Two competing groups simultaneously sought certificates so they could add beds. The local health systems agency submitted a report that suggested that there was no public need for the additional capacity. But even such an agency has its own rules, and in one critical respect, the agency blew it. A statute requires that each such agency be composed of at least half “consumers” – which I take to mean patients, or at least potential patients – and today’s opinion implies that there might have been too many medical professionals.

So what’s the Commissioner supposed to do when he gets a required report from an agency that isn’t properly constituted? Well, that’s what today’s opinion is about – sort of. The short answer is that the report is but one of twenty separate factors that the Commissioner is supposed to consider, so it’s of relatively minor importance in the grand scheme. But more important, the report, warts and all, was admitted into the record, and the appellant today (one of the COPN applicants) conceded that it was appropriate to have it there. The court concludes that the Commissioner is certainly empowered to consider all matters in the record, so it finds no error in the Commissioner’s ruling, or in the circuit court’s affirming that ruling.

But it’s not quite that simple. There is yet another statute that says that if the agency doesn’t submit a timely report (within 60 days), then the Commissioner is supposed to act as though it submitted a report recommending approval without conditions. In effect, that prevents the agency from holding an application hostage; if it takes too long, then the applicant gets a free pass. But remember, it’s only a free pass on one of twenty factors; not on the whole application process.

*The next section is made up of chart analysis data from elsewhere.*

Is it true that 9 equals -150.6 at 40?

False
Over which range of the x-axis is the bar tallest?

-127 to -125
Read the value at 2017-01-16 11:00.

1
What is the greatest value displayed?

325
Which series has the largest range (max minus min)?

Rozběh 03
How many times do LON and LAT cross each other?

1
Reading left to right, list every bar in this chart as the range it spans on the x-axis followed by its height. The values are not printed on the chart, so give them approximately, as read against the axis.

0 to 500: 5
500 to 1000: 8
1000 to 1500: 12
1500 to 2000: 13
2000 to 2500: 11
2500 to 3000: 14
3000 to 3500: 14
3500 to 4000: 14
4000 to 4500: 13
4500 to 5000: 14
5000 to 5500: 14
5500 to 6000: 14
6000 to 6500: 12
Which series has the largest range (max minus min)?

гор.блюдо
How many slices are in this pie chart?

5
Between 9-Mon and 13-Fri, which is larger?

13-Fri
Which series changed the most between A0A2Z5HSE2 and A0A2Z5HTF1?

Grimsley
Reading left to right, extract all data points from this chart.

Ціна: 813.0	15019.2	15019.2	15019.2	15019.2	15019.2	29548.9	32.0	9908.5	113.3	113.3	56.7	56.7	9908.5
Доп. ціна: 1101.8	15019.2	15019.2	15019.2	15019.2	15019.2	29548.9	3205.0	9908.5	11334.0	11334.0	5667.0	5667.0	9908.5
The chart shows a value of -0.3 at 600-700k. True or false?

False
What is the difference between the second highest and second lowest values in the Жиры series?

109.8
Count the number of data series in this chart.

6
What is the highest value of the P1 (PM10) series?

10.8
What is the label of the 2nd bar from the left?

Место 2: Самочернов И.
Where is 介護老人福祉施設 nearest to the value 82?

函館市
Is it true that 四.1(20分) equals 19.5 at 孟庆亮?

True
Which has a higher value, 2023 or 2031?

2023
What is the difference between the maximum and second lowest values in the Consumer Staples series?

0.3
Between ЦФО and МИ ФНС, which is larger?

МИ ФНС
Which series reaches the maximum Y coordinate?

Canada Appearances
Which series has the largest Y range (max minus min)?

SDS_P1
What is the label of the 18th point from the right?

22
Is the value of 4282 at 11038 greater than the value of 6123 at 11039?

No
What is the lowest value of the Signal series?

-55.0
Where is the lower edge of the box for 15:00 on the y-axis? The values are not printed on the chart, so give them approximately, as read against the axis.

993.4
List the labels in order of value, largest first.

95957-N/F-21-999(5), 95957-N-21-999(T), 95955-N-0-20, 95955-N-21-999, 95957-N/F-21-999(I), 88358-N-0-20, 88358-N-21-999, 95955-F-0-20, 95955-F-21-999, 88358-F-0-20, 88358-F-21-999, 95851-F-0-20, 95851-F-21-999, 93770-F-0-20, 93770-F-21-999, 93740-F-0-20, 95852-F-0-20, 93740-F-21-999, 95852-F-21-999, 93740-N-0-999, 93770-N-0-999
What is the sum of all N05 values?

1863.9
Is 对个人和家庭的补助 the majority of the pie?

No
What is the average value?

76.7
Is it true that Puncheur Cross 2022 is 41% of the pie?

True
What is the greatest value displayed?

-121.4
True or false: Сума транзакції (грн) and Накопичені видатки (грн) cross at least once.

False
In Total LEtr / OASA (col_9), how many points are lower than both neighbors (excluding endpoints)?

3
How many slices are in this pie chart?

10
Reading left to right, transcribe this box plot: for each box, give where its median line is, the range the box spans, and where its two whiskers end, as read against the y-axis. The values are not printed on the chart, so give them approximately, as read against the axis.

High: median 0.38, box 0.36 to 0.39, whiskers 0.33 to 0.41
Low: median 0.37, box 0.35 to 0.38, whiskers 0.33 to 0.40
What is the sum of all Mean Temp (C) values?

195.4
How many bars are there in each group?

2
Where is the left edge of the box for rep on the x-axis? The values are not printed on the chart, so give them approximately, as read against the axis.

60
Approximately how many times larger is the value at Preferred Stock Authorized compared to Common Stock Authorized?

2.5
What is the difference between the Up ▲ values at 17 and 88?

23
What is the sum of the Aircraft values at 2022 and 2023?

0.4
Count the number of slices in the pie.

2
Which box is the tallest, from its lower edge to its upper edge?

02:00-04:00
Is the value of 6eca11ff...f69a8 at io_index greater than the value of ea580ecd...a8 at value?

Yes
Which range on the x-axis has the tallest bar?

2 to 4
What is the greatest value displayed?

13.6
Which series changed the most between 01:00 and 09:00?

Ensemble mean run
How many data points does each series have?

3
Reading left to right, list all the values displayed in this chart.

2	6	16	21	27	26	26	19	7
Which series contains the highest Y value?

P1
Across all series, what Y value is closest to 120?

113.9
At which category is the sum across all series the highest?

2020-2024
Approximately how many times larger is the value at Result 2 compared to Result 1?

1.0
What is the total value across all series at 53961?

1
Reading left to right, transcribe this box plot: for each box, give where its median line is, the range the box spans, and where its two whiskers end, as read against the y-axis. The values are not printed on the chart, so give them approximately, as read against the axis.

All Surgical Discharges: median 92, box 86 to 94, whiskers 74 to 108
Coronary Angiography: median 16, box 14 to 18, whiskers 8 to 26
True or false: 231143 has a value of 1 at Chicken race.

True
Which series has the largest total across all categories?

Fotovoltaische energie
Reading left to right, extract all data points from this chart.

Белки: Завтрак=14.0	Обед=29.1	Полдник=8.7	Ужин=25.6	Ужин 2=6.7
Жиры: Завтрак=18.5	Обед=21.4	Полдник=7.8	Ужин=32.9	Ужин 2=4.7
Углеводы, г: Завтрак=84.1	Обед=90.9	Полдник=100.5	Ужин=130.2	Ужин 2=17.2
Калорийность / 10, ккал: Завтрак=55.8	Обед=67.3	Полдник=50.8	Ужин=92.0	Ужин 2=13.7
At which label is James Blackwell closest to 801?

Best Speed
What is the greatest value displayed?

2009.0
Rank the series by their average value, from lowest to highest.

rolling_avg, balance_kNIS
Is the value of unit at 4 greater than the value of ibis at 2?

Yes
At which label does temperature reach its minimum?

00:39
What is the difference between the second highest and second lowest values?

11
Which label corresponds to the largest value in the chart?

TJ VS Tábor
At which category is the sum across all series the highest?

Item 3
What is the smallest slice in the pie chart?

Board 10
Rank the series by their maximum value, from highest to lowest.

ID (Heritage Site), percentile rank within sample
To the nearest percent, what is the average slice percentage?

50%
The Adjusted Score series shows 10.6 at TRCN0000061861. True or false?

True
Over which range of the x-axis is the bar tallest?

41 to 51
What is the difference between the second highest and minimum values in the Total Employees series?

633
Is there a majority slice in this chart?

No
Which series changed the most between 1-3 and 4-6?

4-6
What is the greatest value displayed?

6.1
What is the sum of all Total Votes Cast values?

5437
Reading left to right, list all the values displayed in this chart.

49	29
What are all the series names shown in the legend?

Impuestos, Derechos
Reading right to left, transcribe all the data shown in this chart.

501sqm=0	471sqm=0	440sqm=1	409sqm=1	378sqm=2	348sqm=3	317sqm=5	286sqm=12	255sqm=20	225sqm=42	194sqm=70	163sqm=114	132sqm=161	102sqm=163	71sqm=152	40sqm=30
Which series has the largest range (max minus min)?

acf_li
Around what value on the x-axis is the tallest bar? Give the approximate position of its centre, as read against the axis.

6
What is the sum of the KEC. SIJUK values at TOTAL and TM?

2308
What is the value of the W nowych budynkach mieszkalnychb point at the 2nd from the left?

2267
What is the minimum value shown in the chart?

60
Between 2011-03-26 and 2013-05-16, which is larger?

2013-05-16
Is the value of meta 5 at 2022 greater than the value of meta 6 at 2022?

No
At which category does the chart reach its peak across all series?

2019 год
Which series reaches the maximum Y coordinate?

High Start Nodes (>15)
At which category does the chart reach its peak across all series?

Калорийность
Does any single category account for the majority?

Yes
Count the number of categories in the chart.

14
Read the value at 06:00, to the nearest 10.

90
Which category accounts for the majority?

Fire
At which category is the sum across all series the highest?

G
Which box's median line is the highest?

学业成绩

I mentioned in the header above that this ruling is “post-mortem.” That’s because it was authored by Judge Millette, now known as Justice Millette. He not only sat on the three-judge panel that heard the case; he’s the one assigned to write the opinion (which turns out to be unanimous). By the time this opinion was issued this morning, its author had been sitting on the Supreme Court for four days, officially (and unofficially since August 19, when he was sworn in at the Supreme Court).

One last point: In case you’re wondering, the cephalgia-inducing acronyms in the case are COPN, HPA, EVHSA, LTACH, IFFC, and DCOPN, not to mention a couple of LLC’s. That even hurts to type.